Let the function K and the distribution \(\mu _{\overline{p},\varGamma }\) be as defined in Sect. 4. Given a set of draws drawn from this distribution it is important to have estimators of the two parameters: the mean and the covariance. In order to estimate the unknown parameters \((\overline{p},\varSigma _{\overline{p}})\) given a set of independent samples \((p_1,..,p_n)\), it is usual to try to maximize the likelihood function. The \(\log \)-likelihood of a set of samples is defined as

$$\begin{aligned} \mathcal {L}(p_1,..,p_n; (\hat{p},\hat{\varSigma }))= & {} \sum _i \log \left( \frac{||x_i||}{\sinh (||x_i||)\sqrt{det(\hat{\varSigma )}}} K\left( \sqrt{x_i^t\hat{\varSigma }^{-1} x_i}\right) \right) \\= & {} \sum _i \log \left( \frac{||x_i||}{\sinh (||x_i||)\sqrt{det(\hat{\varSigma )}}}\right) + log\left( K\left( \sqrt{x_i^t\hat{\varSigma }^{-1} x_i}\right) \right) .\\ \end{aligned}$$

The major difficulty is that it is not possible to optimize the mean and the covariance separately. Thus there might not be explicit expressions of the maximum likelihood. However, the mean and the covariance have natural estimators. It is already known that the empirical barycenter is a strongly consistent estimator of the barycenter, see [21] Theorem 2.3.
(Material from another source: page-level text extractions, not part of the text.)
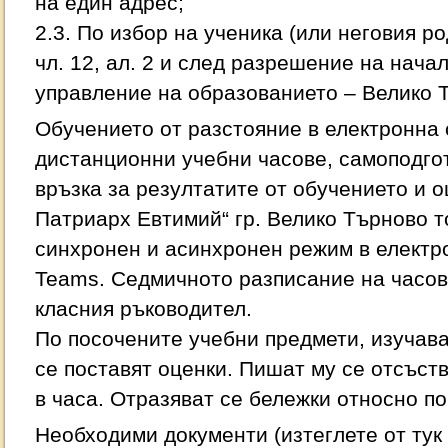
на един адрес;
2.3. По избор на ученика (или неговия р
чл. 12, ал. 2 и след разрешение на нача
управление на образованието – Велико 
Обучението от разстояние в електронна
дистанционни учебни часове, самоподго
връзка за резултатите от обучението и о
Патриарх Евтимий“ гр. Велико Търново т
синхронен и асинхронен режим в елект
Teams. Седмичното разписание на часов
класния ръководител.
По посочените учебни предмети, изучав
се поставят оценки. Пишат му се отсъств
в часа. Отразяват се бележки относно п
Необходими документи (изтеглете от тук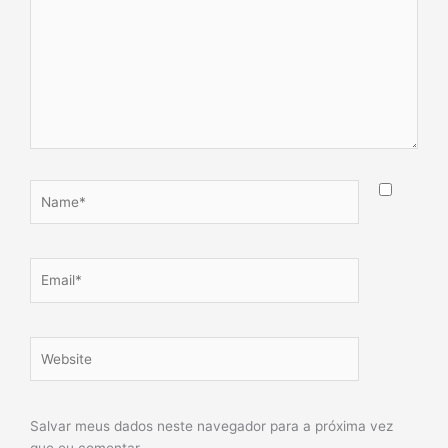
Name*
Email*
Website
Salvar meus dados neste navegador para a próxima vez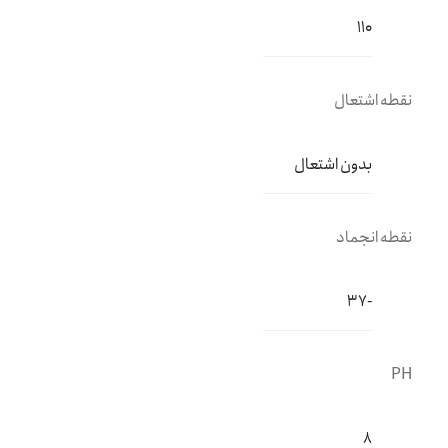
110
نقطه اشتعال
بدون اشتعال
نقطه انجماد
-37
PH
8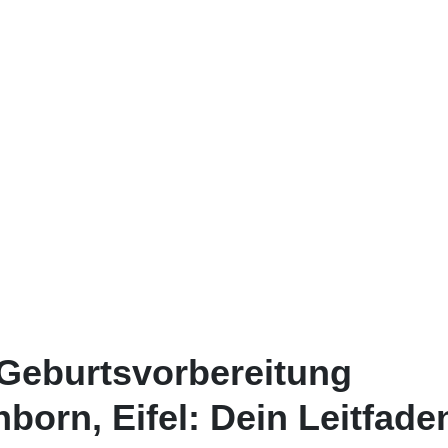
 Geburtsvorbereitung
born, Eifel: Dein Leitfade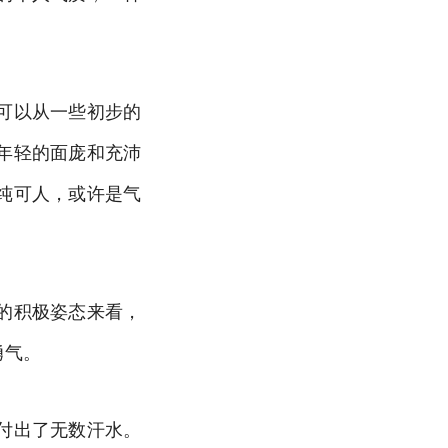
可以从一些初步的
年轻的面庞和充沛
纯可人，或许是气
的积极姿态来看，
勇气。
付出了无数汗水。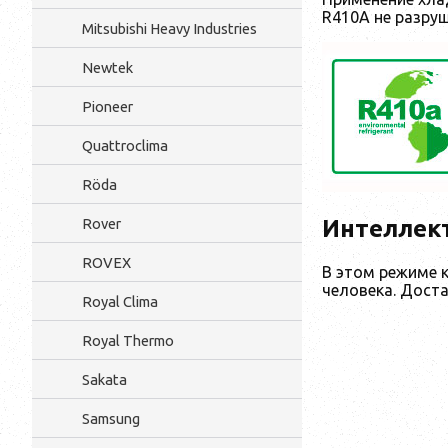
R410A не разру
Mitsubishi Heavy Industries
Newtek
Pioneer
Quattroclima
Röda
Rover
Интеллек
ROVEX
В этом режиме 
человека. Дост
Royal Clima
Royal Thermo
Sakata
Samsung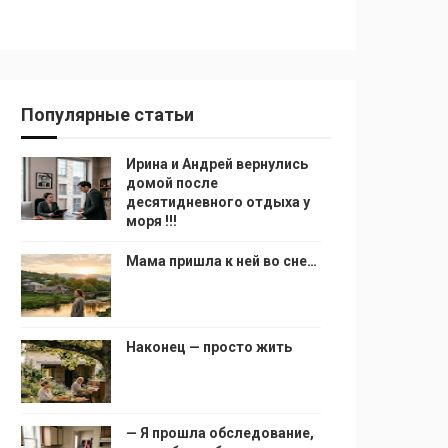
Популярные статьи
Ирина и Андрей вернулись
домой после
десятидневного отдыха у
моря !!!
Мама пришла к ней во сне…
Наконец — просто жить
— Я прошла обследование,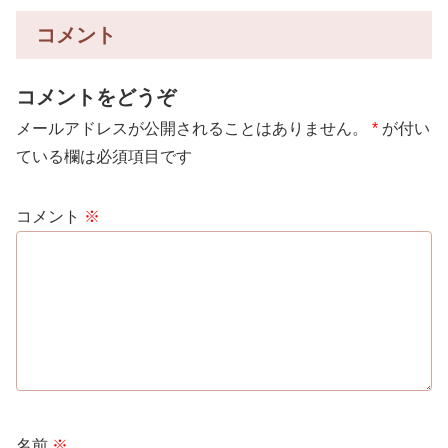
コメント
コメントをどうぞ
メールアドレスが公開されることはありません。
*
が付い
ている欄は必須項目です
コメント
※
名前
※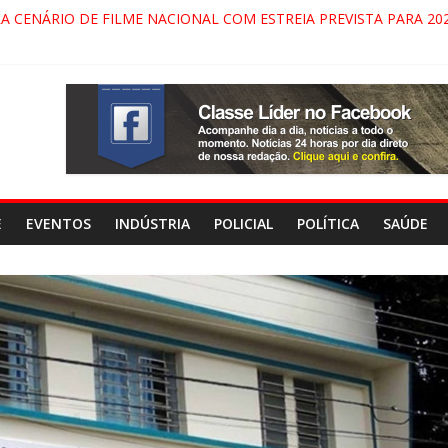
RA CENÁRIO DE FILME NACIONAL COM ESTREIA PREVISTA PARA 202
ÇA DO COMANDO VERMELHO NO VALE”, AFIRMA PROMOTOR DO G
ARECIDA NA DUTRA SERÁ BLOQUEADO NO FIM DE SEMANA; MOTO
INDAMONHANGABA E QUELUZ NA RETA FINAL PELA FÁBRICA DA 
E
EVENTOS
INDÚSTRIA
POLICIAL
POLÍTICA
SAÚDE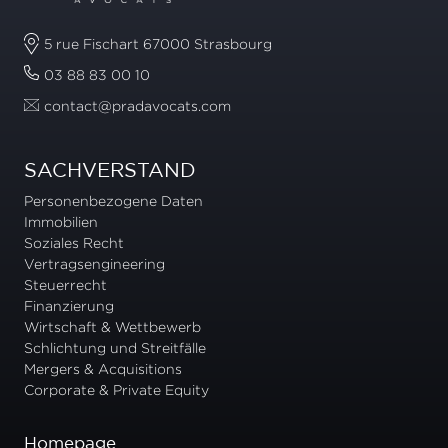
5 rue Fischart 67000 Strasbourg
03 88 83 00 10
contact@pradavocats.com
SACHVERSTAND
Personenbezogene Daten
Immobilien
Soziales Recht
Vertragsengineering
Steuerrecht
Finanzierung
Wirtschaft & Wettbewerb
Schlichtung und Streitfälle
Mergers & Acquisitions
Corporate & Private Equity
Homepage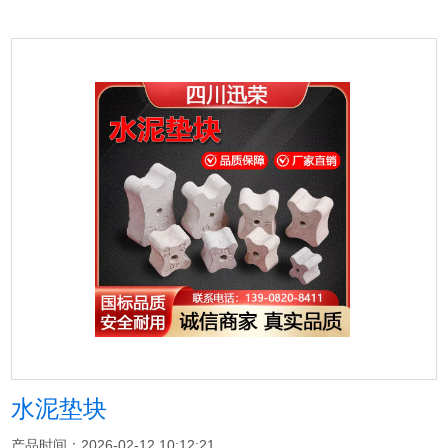
水泥垫块
产品时间：2026-02-12 10:12:21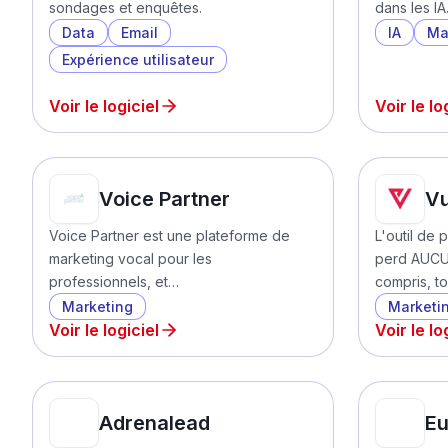
sondages et enquêtes.
dans les IA
Data
Email
IA
Ma
Expérience utilisateur
Voir le logiciel
Voir le lo
Voice Partner
Vu
Voice Partner est une plateforme de
L'outil de
marketing vocal pour les
perd AUCU
professionnels, et…
compris, t
Marketing
Marketi
Voir le logiciel
Voir le lo
Adrenalead
Eu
Given an estimate of the barycenter, it is possible to compute the empirical covariance in the corresponding tangent plane,

$$\begin{aligned} \hat{\varSigma }_{\hat{p}}=\frac{1}{N}\sum x_i x_i^t \end{aligned}$$
(4)

Using a similar construction as the Sasakian metric, see [22], the vector bundle \(T\mathbb {D} \otimes T\mathbb {D}\) can be endowed with a Riemannian metric. Although we do not prove it in this paper, we are convinced that almost surely

$$\begin{aligned} d((\hat{p},\hat{\varSigma }_{\hat{p}}),(\overline{p},\varSigma )) \underset{n\rightarrow +\infty }{\longrightarrow } 0, \end{aligned}$$

where d is the Riemannian distance on \(T\mathbb {D} \otimes T\mathbb {D}\).

6 Conclusion

In this paper we proposed a set of parametric families of anisotropic distributions on the hyperbolic plane. The main interest of these distributions is that the covariance matrix and concentration matrix are equal. The empirical mean and covariance provide thus simple estimators of the parameters of the distribution. Working with anisotropic distributions is expected to reduce the number of distributions used in mixture models and thus to reduce the computational complexity of the parameter estimation of the mixture models. On the one hand, our future work will focus on deriving convergence rates of the estimation of the covariance. On the other hand, we will study the use of these distributions in problems of radar signal classification.